You can contract dengue fever if you are bitten by an infected mosquito. While it’s not usually serious and most people recover on their own after a few days, it can develop into a more severe form of the illness, which can be lethal.

Many of the symptoms are similar to symptoms of the flu. They usually occur four to 10 days after being bitten.

The early symptoms of dengue include:

  • High fever of 40C/104F

  • Headache

  • Pain behind the eyes

  • Nausea and/or vomiting

  • Swollen glands

  • Joint, bone or muscle pains

  • Rash

According to the World Health Organisation, a person who is developing the more severe dengue fever may experience their temperature coming down, but this does not mean the person is recovering.

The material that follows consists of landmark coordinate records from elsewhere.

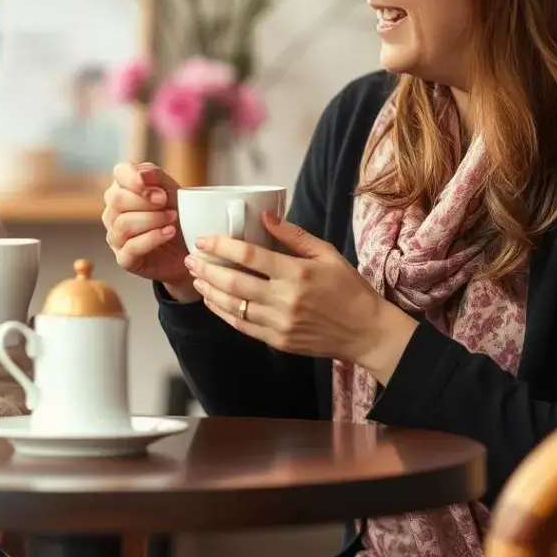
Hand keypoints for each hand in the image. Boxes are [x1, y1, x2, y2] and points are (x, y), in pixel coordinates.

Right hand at [102, 163, 196, 299]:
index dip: (137, 180)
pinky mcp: (124, 259)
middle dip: (146, 202)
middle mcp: (113, 212)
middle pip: (117, 200)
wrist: (192, 248)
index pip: (119, 173)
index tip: (159, 191)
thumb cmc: (179, 215)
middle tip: (168, 205)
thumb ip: (156, 177)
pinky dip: (153, 238)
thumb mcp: (172, 190)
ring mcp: (115, 236)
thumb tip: (142, 176)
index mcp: (123, 188)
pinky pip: (130, 247)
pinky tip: (168, 233)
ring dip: (152, 220)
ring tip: (172, 219)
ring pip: (123, 224)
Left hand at [186, 212, 417, 383]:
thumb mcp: (327, 253)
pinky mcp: (278, 341)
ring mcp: (280, 323)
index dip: (221, 246)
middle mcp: (285, 299)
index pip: (250, 256)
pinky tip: (213, 301)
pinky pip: (242, 326)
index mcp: (297, 273)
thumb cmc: (348, 288)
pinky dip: (223, 313)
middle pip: (234, 282)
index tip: (203, 240)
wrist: (366, 332)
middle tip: (191, 259)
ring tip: (196, 278)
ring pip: (233, 307)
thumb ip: (294, 235)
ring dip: (210, 291)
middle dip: (207, 269)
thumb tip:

The "critical phase" of severe dengue occurs three to seven days after the first sign of illness. Warning signs include:

  • Severe abdominal pain

  • Persistent vomiting

  • Bleeding gums

  • Vomiting blood

  • Rapid breathing

  • Fatigue or restlessness

If severe dengue is suspected, the patient should be rushed to emergency immediately. Without treatment, severe dengue can lead to plasma leaking; severe bleeding; and severe organ impairment. In some cases, severe dengue can lead to death.

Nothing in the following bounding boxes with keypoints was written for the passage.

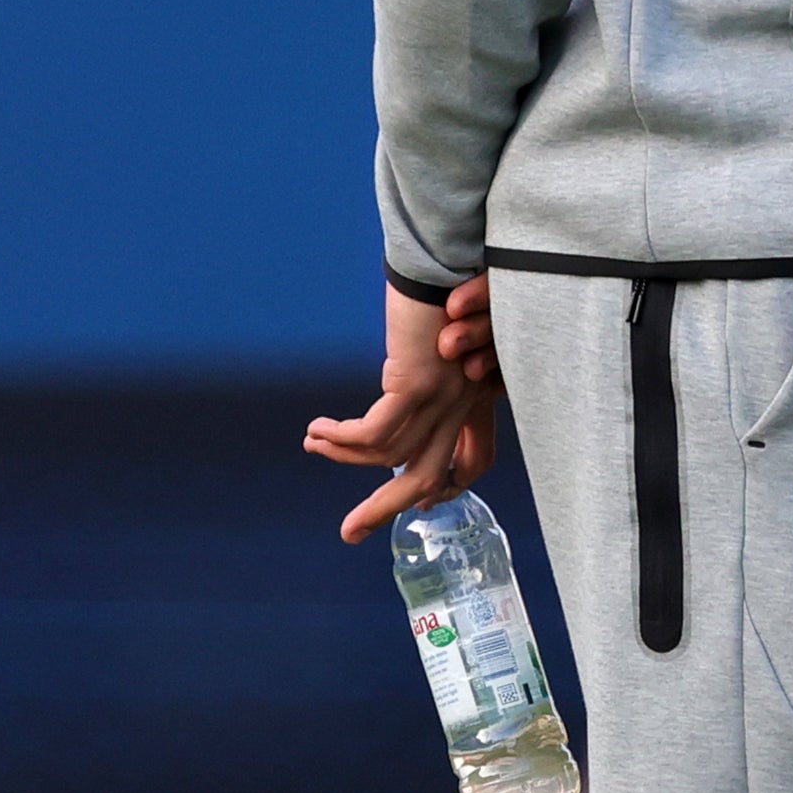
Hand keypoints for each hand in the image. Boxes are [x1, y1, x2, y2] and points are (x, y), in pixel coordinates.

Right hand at [304, 277, 503, 543]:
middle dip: (384, 508)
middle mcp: (464, 403)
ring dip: (344, 456)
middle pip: (430, 476)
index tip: (421, 500)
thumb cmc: (442, 291)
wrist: (446, 259)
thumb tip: (405, 394)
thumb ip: (434, 372)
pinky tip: (320, 428)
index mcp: (477, 394)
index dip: (449, 483)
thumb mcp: (442, 341)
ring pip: (390, 459)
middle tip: (349, 533)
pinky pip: (375, 433)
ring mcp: (442, 397)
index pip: (476, 456)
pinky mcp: (415, 384)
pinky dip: (342, 438)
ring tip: (315, 440)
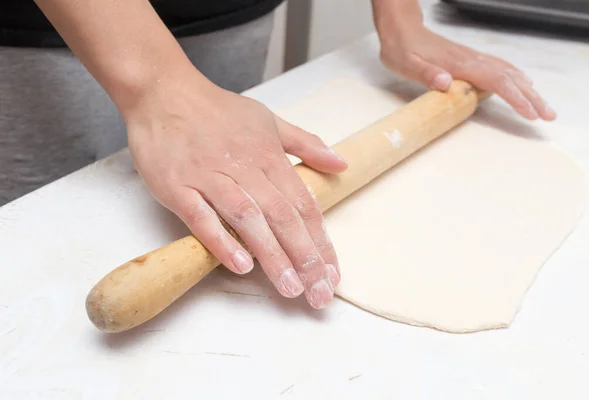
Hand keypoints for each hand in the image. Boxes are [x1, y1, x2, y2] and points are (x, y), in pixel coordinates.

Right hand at [126, 71, 347, 308]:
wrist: (163, 92)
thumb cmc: (218, 110)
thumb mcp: (269, 120)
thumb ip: (305, 144)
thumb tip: (341, 163)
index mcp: (268, 155)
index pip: (303, 204)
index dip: (321, 241)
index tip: (332, 272)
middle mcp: (243, 167)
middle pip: (281, 216)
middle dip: (304, 257)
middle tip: (318, 293)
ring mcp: (209, 176)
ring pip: (247, 218)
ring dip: (271, 254)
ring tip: (289, 288)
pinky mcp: (177, 185)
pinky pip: (201, 216)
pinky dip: (220, 240)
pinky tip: (240, 266)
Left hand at [377, 23, 555, 120]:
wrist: (401, 30)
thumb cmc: (401, 49)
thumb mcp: (406, 64)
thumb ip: (426, 73)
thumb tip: (446, 82)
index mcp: (459, 64)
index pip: (494, 81)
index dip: (514, 97)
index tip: (529, 112)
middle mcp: (471, 60)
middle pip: (509, 78)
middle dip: (531, 98)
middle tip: (548, 115)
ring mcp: (472, 59)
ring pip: (507, 73)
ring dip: (528, 90)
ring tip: (543, 107)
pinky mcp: (469, 60)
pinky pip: (499, 68)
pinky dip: (516, 78)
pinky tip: (524, 84)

Watch: Over half of world's population could be at risk of mosquito-borne diseases, experts warn

There is no vaccine or specific treatment for dengue fever, and most people feel better in a few days, according to the NHS.

Symptoms can be eased with rest, drinking plenty of fluids, and taking paracetamol to bring down your temperature and ease pain.

However, you should not take anti-inflammatory painkillers like ibuprofen or aspirin, as these can cause bleeding problems if you have dengue.

Severe dengue patients have to stay in hospital until they recover.

A woman applies mosquito spray to her hands during hiking.
Mosquito repellents can help stop mosquitoes from biting you. (Getty Images)

In order to avoid dengue, you must avoid being bitten by tiger mosquitoes.

The mosquitoes lay their eggs in stagnant water, so staying away from areas and items that collect water can help reduce your chances of coming into contact with them.

You can also reduce the risk by covering exposed skin, which will stop the mosquitoes from having the opportunity to bite you. Wearing long-sleeved clothing and using mosquito repellants can be effective.

Try and stay in a place with screens over the windows and doors, which can help stop mosquitoes from entering the premises.

Mosquito nets, which can be treated with insecticide, also provide additional protection while sleeping.